View Hex Information
IrfanView has the ability to read files in hex code. This is very useful if you want to see if certain files have headers, or if images seem to be corrupted. Some RAW images also contain comments, which you can only view by looking at their hex code.
When you open an image, just press [F3], or go to View > Show HEX View. This will pop up a window that will show you the image as hex code. If there are multiple images you want to view as hex code, don't close this hex window; instead, just use the File > Open menu to open the new file.
Undo The Undo
When playing with really large images, IrfanView (like any other image manupilation software) can become sluggish. You can speed it up, and make it use even less memory than it already does, by disabling the undo option.

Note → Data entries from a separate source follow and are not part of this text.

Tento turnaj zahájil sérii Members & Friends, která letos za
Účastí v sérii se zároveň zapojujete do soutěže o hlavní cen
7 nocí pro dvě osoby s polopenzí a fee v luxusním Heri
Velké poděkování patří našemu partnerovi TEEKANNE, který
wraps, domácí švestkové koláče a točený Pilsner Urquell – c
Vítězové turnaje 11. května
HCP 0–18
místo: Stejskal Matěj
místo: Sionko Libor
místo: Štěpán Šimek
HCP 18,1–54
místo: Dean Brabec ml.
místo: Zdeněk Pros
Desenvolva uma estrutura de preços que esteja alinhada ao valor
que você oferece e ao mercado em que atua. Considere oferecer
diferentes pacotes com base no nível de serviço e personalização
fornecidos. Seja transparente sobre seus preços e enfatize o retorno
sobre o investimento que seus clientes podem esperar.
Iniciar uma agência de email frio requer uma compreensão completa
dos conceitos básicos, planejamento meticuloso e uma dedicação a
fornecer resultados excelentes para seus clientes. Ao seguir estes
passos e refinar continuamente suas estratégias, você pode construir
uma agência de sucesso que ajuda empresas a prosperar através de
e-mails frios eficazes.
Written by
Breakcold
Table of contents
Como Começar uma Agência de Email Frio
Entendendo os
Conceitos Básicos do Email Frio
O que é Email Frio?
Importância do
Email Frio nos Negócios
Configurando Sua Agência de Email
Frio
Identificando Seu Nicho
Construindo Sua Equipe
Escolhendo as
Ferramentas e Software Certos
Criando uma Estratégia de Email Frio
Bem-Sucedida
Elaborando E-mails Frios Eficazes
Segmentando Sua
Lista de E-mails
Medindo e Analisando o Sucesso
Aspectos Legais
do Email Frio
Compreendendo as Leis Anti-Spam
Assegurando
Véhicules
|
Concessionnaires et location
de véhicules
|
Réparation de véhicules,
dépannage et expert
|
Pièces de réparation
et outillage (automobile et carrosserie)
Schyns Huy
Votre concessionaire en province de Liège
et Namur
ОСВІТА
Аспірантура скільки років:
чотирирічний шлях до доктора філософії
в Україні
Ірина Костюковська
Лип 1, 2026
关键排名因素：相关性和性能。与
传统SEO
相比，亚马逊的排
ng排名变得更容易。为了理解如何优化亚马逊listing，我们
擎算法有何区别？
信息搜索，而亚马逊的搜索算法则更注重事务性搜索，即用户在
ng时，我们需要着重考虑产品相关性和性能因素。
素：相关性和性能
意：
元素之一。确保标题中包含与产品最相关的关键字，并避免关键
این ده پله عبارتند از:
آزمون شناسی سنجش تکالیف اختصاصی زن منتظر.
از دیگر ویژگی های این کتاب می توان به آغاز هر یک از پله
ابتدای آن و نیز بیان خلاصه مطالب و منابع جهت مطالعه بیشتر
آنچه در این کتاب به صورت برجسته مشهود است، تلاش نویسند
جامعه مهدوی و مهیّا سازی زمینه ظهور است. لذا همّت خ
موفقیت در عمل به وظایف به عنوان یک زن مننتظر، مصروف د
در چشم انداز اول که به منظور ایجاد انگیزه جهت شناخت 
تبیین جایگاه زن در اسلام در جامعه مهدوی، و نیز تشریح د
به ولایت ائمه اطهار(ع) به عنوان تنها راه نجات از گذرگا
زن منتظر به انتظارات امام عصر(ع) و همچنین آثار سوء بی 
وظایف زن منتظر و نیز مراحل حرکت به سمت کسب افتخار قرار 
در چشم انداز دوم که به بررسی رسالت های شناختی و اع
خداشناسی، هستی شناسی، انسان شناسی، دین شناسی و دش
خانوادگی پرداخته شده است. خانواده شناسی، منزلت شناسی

This will free up a lot of memory. Go to Options > Properties (or just press [P]), click on the "Misc. 1" tab, and look for the "Use Undo option (need some memory for the original image)" option. Un-tick this option and click OK.
Centre The Window
From the same menu as the tip above, click on the "Misc. 2" tab and look for "Center window when loading new image", and tick it. This will make sure that any time you open an image in IrfanView, it will open in the centre of the Desktop. Unticking this as well as "Remember the last window size/ position" will always open windows on the top left, and allow each image to appear in an appropriately sized window.